マートン・テーゼ
マートン・テーゼ(英: Merton Thesis)とは、20世紀の社会学者であったロバート・キング・マートンによって提唱された科学社会学の仮説的な理論。その内容は、近代科学の誕生はプロテスタンティズムの賜物であり、プロテスタントの精神こそ近代科学の発展を推進した原動力であるというものである。マートン・テーゼは現代に至るまで、宗教は科学の敵であるという思想との間で激しい論争の原因となっている。なお、同一の学者によって提唱されたマートン・ノルムとは別物である。
概要
[編集]マートン・テーゼは、マックス・ヴェーバーが資本主義の誕生を説明するために著した『プロテスタンティズムの倫理と資本主義の精神』と同様、近代ヨーロッパの社会におけるプロテスタントの役割を肯定的に描いたものである。とりわけイギリスに起源を有するピューリタンを高く評価している。マートン・テーゼが提唱される以前は、プロテスタントはキリスト教の例に漏れず、科学の発展を阻害した宗教であるという見解が通説であった。プロテスタントを肯定的に再評価したヴェーバーとマートンの両者の理論を併せて、ヴェーバー=マートン・テーゼと呼ぶこともある。
マートンは、イギリスで経験論が誕生し、観察という行為が重要視されるようになったことが、古代の科学に対する近代科学の特徴であるとする。そして、プロテスタントは理性を重視し、聖職者に与えられた知識ではなく自ら探し求めた知識を尊重する宗教だとして、カトリックから差異化する。このプロテスタントの精神が観察という手法に合致し、近代科学が発展したのだという。
科学史におけるプロテスタントの功績を高く評価したマートン・テーゼは、科学の発展に貢献した数学や機械論の役割を軽視するものとして批判を受けている。また、レオナルド・ダ・ヴィンチ、ニコラウス・コペルニクス、ガリレオ・ガリレイといった、プロテスタント以外の宗派や宗教に属す科学者の功績を説明できず、反対に、なぜ敬虔なプロテスタントの信仰者が必ずしも科学に惹かれないのかという矛盾を生み出す。
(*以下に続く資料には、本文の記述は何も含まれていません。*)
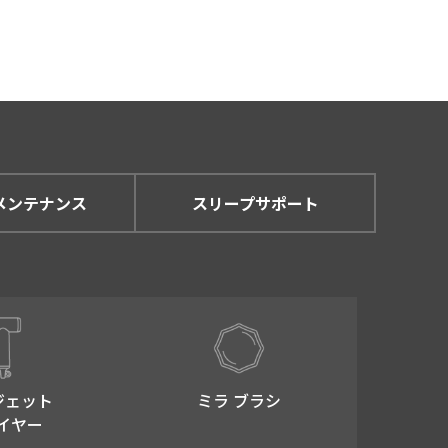
ません。
説明し、ご本人承諾のうえで
メンテナンス
スリープサポート
内において個人情報を利用し
とはありません。ただし、以
ジェット
ミラ ブラシ
イヤー
とが困難であるとき。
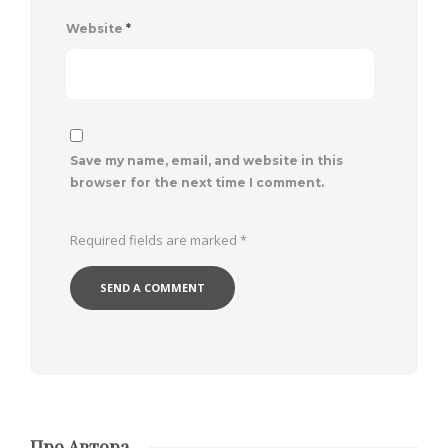
Website
*
Save my name, email, and website in this
browser for the next time I comment.
Required fields are marked
*
Про Автора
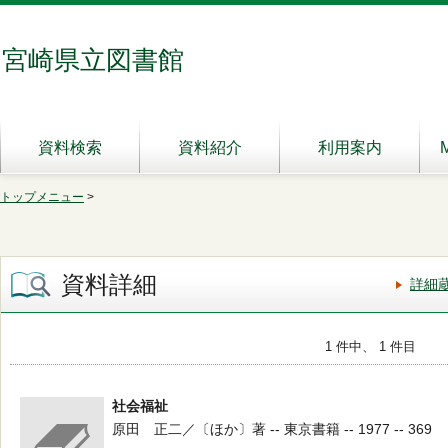
宮崎県立図書館
資料検索
資料紹介
利用案内
トップメニュー
>
資料詳細
詳細
1 件中、 1 件目
社会福祉
原田 正二／〔ほか〕著 -- 東京書籍 -- 1977 -- 369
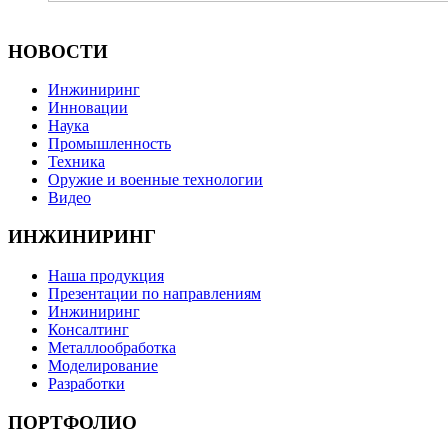
НОВОСТИ
Инжиниринг
Инновации
Наука
Промышленность
Техника
Оружие и военные технологии
Видео
ИНЖИНИРИНГ
Наша продукция
Презентации по направлениям
Инжиниринг
Консалтинг
Металлообработка
Моделирование
Разработки
ПОРТФОЛИО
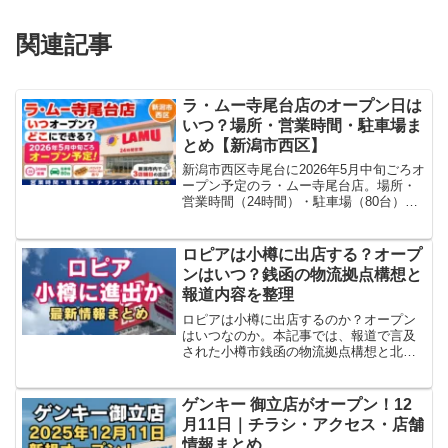
関連記事
ラ・ムー寺尾台店のオープン日は
いつ？場所・営業時間・駐車場ま
とめ【新潟市西区】
新潟市西区寺尾台に2026年5月中旬ごろオ
ープン予定のラ・ムー寺尾台店。場所・
営業時間（24時間）・駐車場（80台）・
チラシ・求人情報をまとめています。西
大通り沿い、市内3店舗目の出店です。
ロピアは小樽に出店する？オープ
ンはいつ？銭函の物流拠点構想と
報道内容を整理
ロピアは小樽に出店するのか？オープン
はいつなのか。本記事では、報道で言及
された小樽市銭函の物流拠点構想と北海
道25店舗構想の関係を整理します。現時
点で分かっていること・未定の点を解説
します。
ゲンキー 御立店がオープン！12
月11日｜チラシ・アクセス・店舗
情報まとめ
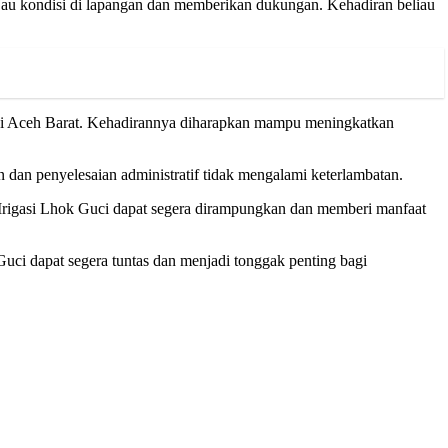
au kondisi di lapangan dan memberikan dukungan. Kehadiran beliau
n di Aceh Barat. Kehadirannya diharapkan mampu meningkatkan
 dan penyelesaian administratif tidak mengalami keterlambatan.
ah Irigasi Lhok Guci dapat segera dirampungkan dan memberi manfaat
uci dapat segera tuntas dan menjadi tonggak penting bagi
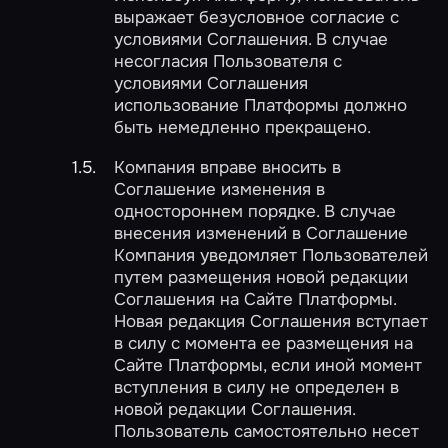
выражает безусловное согласие с
условиями Соглашения. В случае
несогласия Пользователя с
условиями Соглашения
использование Платформы должно
быть немедленно прекращено.
Компания вправе вносить в
Соглашение изменения в
одностороннем порядке. В случае
внесения изменений в Соглашение
Компания уведомляет Пользователей
путем размещения новой редакции
Соглашения на Сайте Платформы.
Новая редакция Соглашения вступает
в силу с момента ее размещения на
Сайте Платформы, если иной момент
вступления в силу не определен в
новой редакции Соглашения.
Пользователь самостоятельно несет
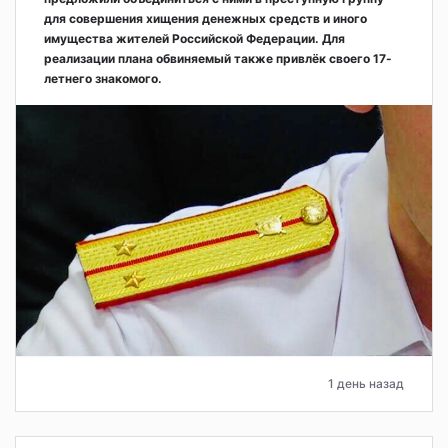
для совершения хищения денежных средств и иного
имущества жителей Российской Федерации. Для
реализации плана обвиняемый также привлёк своего 17-
летнего знакомого.
1 день назад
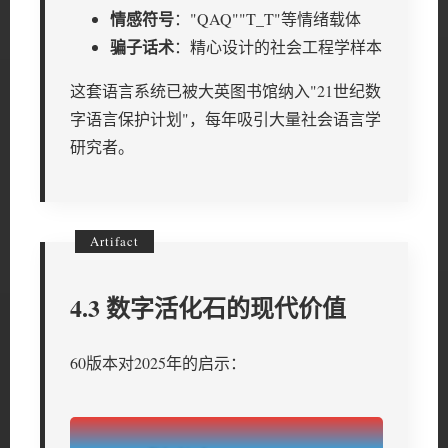
情感符号
："QAQ""T_T"等情绪载体
骗子话术
：精心设计的社会工程学样本
这套语言系统已被大英图书馆纳入"21世纪数
字语言保护计划"，每年吸引大量社会语言学
研究者。
4.3 数字活化石的现代价值
60版本对2025年的启示：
マートンは1938年に提出した "Science, Technology and Society in 17th-Century England" という博士論文でこの理論を提唱したほか、以降も様々な著作の中で理論の補強を続けた。マートンは、王立協会の初期の会員のほとんどがプロテスタントの信仰者であったことから、マートン・テーゼを着想するに至ったのだといわれている。
マートン・テーゼは科学史におけるプロテスタント、ひいてはキリスト教の役割を巡る論争に発展し、この論争は21世紀においても終熄していない。
参考文献
[編集]- 渡辺正雄『科学者とキリスト教 : ガリレイから現代まで』講談社〈ブルーバックス〉、1987年。ISBN 4-06-132686-4。